◆ To do ◆
Keep the pictures out and restate every record exactly.

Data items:
────────────────────

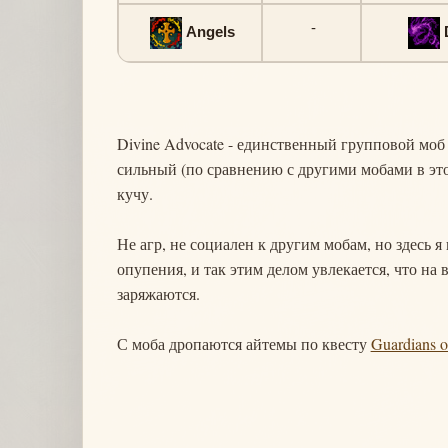
-
Angels
Divine Advocate - единственный групповой моб
сильный (по сравнению с другими мобами в этой
кучу.
Не агр, не социален к другим мобам, но здесь я
опупения, и так этим делом увлекается, что на 
заряжаются.
С моба дропаются айтемы по квесту
Guardians o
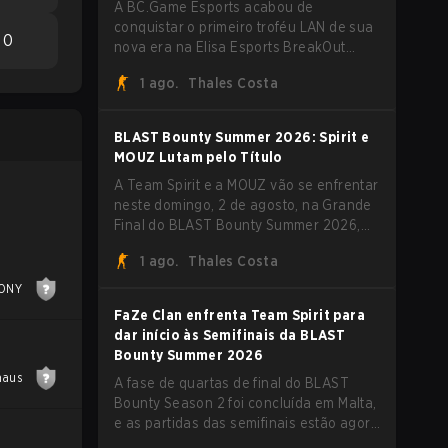
A BC.Game Esports acabou de
conquistar o primeiro troféu LAN de sua
0
nova era na Elisa Esports BreakOut
Series 1, e isso veio contra uma
1 ago.
Thales Costa
oposição forte. O roster revigorado
passou por cima da competição,
encerrando a campanha com cinco
BLAST Bounty Summer 2026: Spirit e
vitórias seguidas e uma varrida limpa de
MOUZ Lutam pelo Título
2-0 na final.
A Team Spirit e a MOUZ vão se enfrentar
neste domingo, 2 de agosto, na Grande
Final do BLAST Bounty Summer 2026,
em Attard, Malta, fechando um torneio
1 ago.
Thales Costa
que já entregou várias surpresas pelo
caminho.
ONY
FaZe Clan enfrenta Team Spirit para
dar início às Semifinais da BLAST
Bounty Summer 2026
haus
A fase de quartas de final do BLAST
Bounty Season 2 foi concluída em Malta,
e as partidas das semifinais estão agora
definidas para sábado, 1º de agosto.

────────────────────

◆ Task answer ◆
-
Angels
Divine Advocate - единственный групповой моб
сильный (по сравнению с другими мобами в этой
кучу.
Не агр, не социален к другим мобам, но здесь я
опупения, и так этим делом увлекается, что на 
заряжаются.
С моба дропаются айтемы по квесту
Guardians o
A BC.Game Esports acabou de
conquistar o primeiro troféu LAN de sua
0
nova era na Elisa Esports BreakOut
Series 1, e isso veio contra uma
1 ago.
Thales Costa
oposição forte. O roster revigorado
passou por cima da competição,
encerrando a campanha com cinco
BLAST Bounty Summer 2026: Spirit e
vitórias seguidas e uma varrida limpa de
MOUZ Lutam pelo Título
2-0 na final.
A Team Spirit e a MOUZ vão se enfrentar
neste domingo, 2 de agosto, na Grande
Final do BLAST Bounty Summer 2026,
em Attard, Malta, fechando um torneio
1 ago.
Thales Costa
que já entregou várias surpresas pelo
caminho.
ONY
FaZe Clan enfrenta Team Spirit para
dar início às Semifinais da BLAST
Bounty Summer 2026
haus
A fase de quartas de final do BLAST
Bounty Season 2 foi concluída em Malta,
e as partidas das semifinais estão agora
definidas para sábado, 1º de agosto.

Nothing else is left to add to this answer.